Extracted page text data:
╭──

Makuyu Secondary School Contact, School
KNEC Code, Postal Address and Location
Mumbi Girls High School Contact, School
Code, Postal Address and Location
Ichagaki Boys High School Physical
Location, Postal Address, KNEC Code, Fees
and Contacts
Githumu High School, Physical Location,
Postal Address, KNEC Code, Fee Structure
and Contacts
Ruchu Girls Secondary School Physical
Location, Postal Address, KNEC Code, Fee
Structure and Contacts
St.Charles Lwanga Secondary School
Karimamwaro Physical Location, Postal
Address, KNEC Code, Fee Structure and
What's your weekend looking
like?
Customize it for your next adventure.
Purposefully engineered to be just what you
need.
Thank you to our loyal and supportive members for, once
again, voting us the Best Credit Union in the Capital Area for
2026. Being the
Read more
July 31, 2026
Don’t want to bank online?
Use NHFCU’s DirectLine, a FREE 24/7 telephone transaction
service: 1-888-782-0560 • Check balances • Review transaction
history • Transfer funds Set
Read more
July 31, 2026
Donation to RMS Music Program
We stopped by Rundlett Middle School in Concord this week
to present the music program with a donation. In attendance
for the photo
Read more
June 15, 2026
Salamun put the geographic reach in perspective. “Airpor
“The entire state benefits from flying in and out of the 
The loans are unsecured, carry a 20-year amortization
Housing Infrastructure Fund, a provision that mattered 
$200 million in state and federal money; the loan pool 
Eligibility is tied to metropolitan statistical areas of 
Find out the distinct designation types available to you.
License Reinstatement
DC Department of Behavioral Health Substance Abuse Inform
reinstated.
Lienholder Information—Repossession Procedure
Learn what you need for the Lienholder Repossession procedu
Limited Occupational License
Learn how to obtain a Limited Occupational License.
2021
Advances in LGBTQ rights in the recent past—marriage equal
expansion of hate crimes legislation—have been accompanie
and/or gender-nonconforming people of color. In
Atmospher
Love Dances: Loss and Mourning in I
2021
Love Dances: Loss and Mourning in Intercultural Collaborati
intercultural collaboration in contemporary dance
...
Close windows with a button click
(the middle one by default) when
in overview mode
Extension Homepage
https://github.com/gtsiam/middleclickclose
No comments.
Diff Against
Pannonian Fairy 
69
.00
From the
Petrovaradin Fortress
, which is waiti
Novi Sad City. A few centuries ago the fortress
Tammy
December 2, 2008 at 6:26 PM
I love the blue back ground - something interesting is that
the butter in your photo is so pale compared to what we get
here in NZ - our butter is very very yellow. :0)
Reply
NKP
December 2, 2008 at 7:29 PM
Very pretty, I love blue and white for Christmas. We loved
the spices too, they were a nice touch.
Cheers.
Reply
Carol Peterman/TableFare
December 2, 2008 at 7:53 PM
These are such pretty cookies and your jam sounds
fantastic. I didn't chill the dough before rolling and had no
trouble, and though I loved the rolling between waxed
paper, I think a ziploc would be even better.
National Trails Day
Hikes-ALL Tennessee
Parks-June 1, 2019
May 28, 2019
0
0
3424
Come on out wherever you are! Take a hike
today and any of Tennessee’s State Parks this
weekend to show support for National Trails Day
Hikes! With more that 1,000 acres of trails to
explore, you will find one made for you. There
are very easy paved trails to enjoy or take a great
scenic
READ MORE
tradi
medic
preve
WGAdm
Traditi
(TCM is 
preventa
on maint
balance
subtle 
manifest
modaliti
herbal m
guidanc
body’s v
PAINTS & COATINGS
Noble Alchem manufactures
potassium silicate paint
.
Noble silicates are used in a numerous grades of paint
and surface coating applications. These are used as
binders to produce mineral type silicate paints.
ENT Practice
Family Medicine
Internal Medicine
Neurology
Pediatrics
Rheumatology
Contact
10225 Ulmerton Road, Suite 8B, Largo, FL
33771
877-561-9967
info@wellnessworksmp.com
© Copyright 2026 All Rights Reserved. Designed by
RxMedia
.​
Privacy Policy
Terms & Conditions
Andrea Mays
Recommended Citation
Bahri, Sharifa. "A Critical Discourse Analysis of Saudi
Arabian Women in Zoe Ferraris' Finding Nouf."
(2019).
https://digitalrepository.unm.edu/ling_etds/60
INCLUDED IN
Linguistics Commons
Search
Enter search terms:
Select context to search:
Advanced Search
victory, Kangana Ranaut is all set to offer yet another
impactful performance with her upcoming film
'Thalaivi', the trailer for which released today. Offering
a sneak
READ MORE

╰──
╭──

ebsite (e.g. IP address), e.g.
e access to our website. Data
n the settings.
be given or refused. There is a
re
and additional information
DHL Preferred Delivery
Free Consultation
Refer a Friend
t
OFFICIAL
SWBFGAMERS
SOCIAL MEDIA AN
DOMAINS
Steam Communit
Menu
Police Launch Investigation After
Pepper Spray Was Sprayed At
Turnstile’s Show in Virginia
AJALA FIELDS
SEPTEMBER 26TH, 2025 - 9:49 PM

╰──
╭──

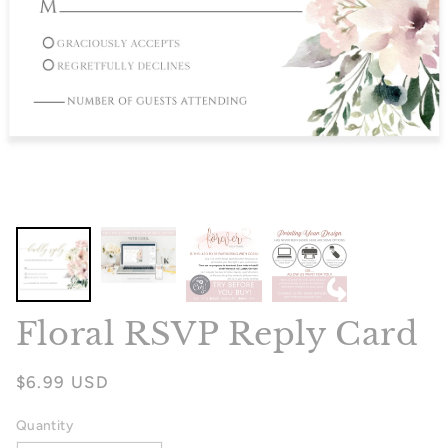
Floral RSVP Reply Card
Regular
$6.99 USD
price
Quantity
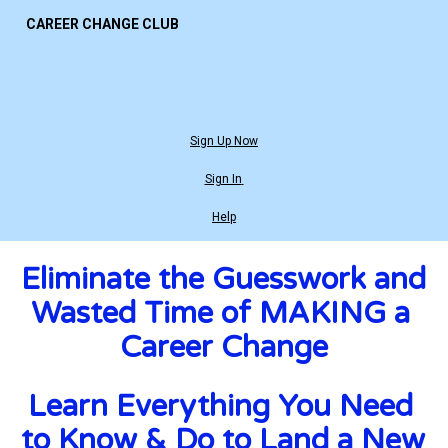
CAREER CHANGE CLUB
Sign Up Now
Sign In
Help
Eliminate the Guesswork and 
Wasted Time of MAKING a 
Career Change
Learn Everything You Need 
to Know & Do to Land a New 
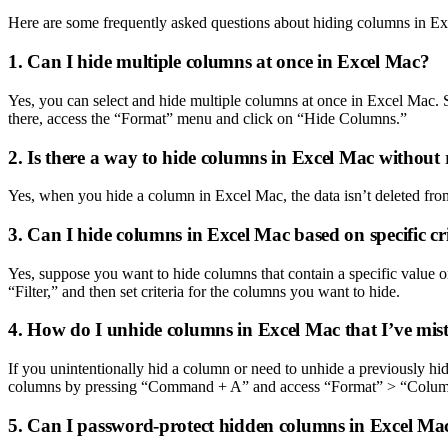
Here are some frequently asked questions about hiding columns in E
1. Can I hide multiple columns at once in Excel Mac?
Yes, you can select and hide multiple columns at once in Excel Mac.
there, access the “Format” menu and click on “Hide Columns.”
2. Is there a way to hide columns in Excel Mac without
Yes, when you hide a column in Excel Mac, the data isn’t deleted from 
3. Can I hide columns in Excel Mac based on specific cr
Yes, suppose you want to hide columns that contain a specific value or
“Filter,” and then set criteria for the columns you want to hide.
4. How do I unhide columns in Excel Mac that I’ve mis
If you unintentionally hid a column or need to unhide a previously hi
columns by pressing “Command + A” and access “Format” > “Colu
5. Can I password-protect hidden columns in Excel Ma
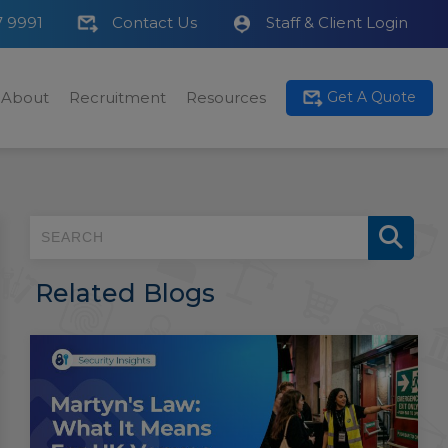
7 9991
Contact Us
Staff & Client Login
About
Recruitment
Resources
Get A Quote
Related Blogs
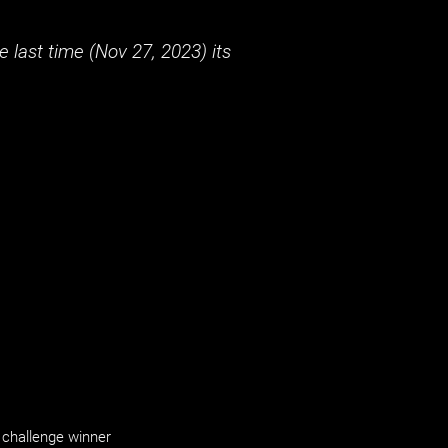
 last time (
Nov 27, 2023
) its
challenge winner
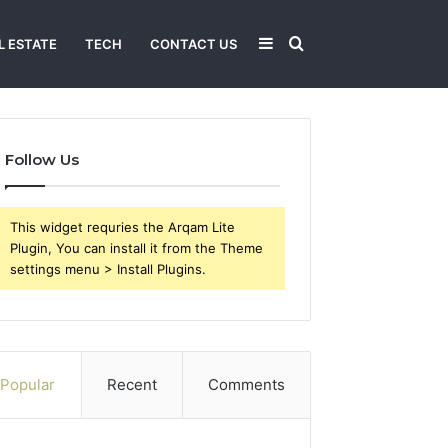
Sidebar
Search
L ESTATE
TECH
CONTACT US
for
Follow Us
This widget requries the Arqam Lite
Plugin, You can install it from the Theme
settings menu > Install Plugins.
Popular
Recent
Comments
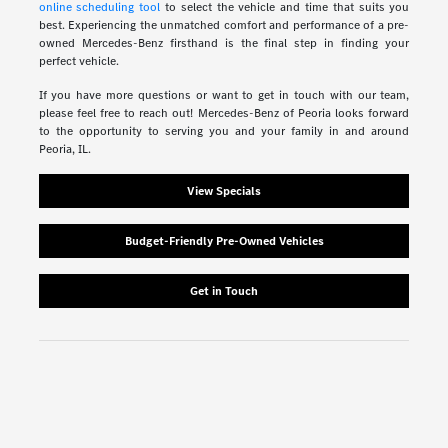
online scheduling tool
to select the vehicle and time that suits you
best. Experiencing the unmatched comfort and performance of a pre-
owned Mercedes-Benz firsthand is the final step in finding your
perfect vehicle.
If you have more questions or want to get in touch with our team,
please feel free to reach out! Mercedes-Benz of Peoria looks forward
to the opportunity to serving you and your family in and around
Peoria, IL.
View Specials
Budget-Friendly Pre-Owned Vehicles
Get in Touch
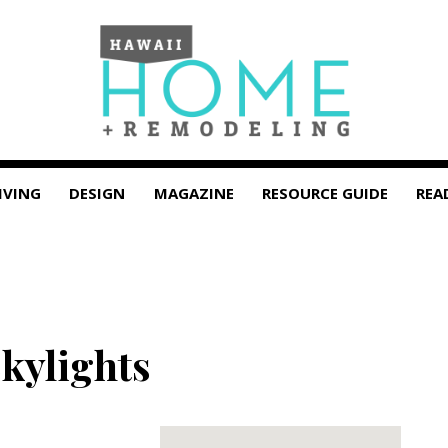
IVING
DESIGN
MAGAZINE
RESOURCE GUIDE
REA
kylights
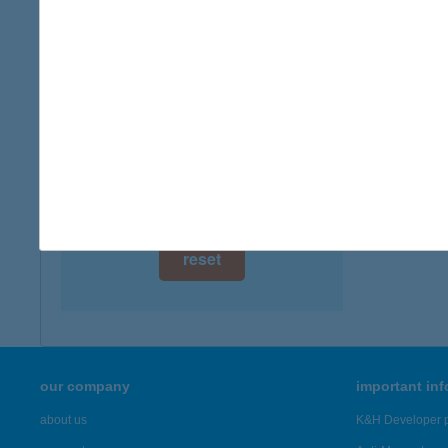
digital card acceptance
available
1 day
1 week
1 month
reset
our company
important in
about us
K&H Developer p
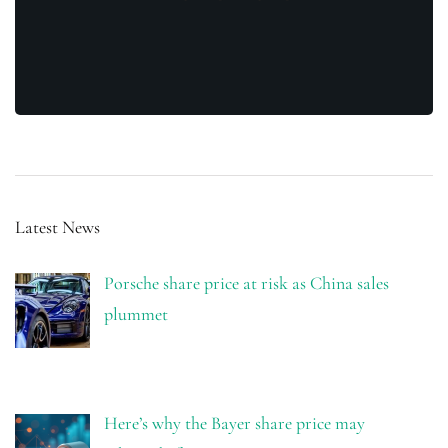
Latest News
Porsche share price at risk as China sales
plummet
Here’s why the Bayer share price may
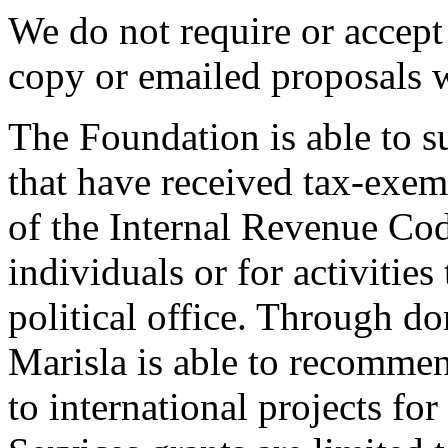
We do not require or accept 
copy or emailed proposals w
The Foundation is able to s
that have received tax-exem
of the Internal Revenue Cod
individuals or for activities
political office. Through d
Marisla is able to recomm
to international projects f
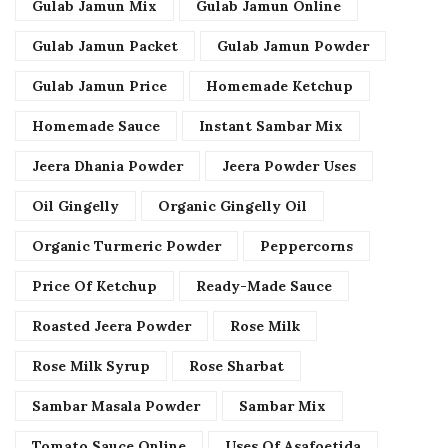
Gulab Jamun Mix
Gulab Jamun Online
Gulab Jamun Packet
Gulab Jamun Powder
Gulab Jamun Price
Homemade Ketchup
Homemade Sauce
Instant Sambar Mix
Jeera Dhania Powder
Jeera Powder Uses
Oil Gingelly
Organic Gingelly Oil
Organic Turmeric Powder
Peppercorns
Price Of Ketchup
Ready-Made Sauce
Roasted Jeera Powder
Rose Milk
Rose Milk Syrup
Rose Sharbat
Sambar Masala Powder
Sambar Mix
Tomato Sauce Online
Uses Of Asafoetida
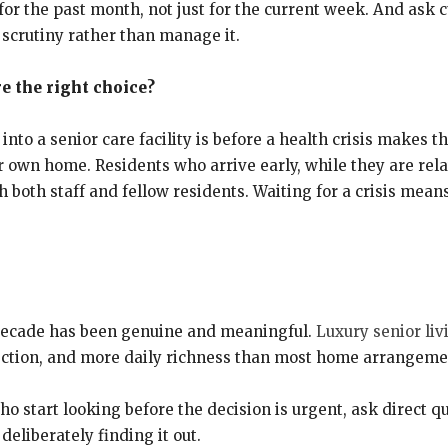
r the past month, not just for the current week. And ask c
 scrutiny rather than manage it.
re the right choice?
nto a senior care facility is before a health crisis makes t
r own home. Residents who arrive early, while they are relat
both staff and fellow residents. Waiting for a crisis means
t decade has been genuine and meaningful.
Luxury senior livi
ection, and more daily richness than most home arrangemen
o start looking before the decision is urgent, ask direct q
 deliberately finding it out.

╰──

WHAT YOU SHOULD DO —
Among the entries above, copy exactly only the lines starting with the one containing "Makuyu Secondary School Contact, School" and going through the one containing "Advances in LGBTQ", both ends included.

SOLUTION —
Makuyu Secondary School Contact, School
KNEC Code, Postal Address and Location
Mumbi Girls High School Contact, School
Code, Postal Address and Location
Ichagaki Boys High School Physical
Location, Postal Address, KNEC Code, Fees
and Contacts
Githumu High School, Physical Location,
Postal Address, KNEC Code, Fee Structure
and Contacts
Ruchu Girls Secondary School Physical
Location, Postal Address, KNEC Code, Fee
Structure and Contacts
St.Charles Lwanga Secondary School
Karimamwaro Physical Location, Postal
Address, KNEC Code, Fee Structure and
What's your weekend looking
like?
Customize it for your next adventure.
Purposefully engineered to be just what you
need.
Thank you to our loyal and supportive members for, once
again, voting us the Best Credit Union in the Capital Area for
2026. Being the
Read more
July 31, 2026
Don’t want to bank online?
Use NHFCU’s DirectLine, a FREE 24/7 telephone transaction
service: 1-888-782-0560 • Check balances • Review transaction
history • Transfer funds Set
Read more
July 31, 2026
Donation to RMS Music Program
We stopped by Rundlett Middle School in Concord this week
to present the music program with a donation. In attendance
for the photo
Read more
June 15, 2026
Salamun put the geographic reach in perspective. “Airpor
“The entire state benefits from flying in and out of the 
The loans are unsecured, carry a 20-year amortization
Housing Infrastructure Fund, a provision that mattered 
$200 million in state and federal money; the loan pool 
Eligibility is tied to metropolitan statistical areas of 
Find out the distinct designation types available to you.
License Reinstatement
DC Department of Behavioral Health Substance Abuse Inform
reinstated.
Lienholder Information—Repossession Procedure
Learn what you need for the Lienholder Repossession procedu
Limited Occupational License
Learn how to obtain a Limited Occupational License.
2021
Advances in LGBTQ rights in the recent past—marriage equal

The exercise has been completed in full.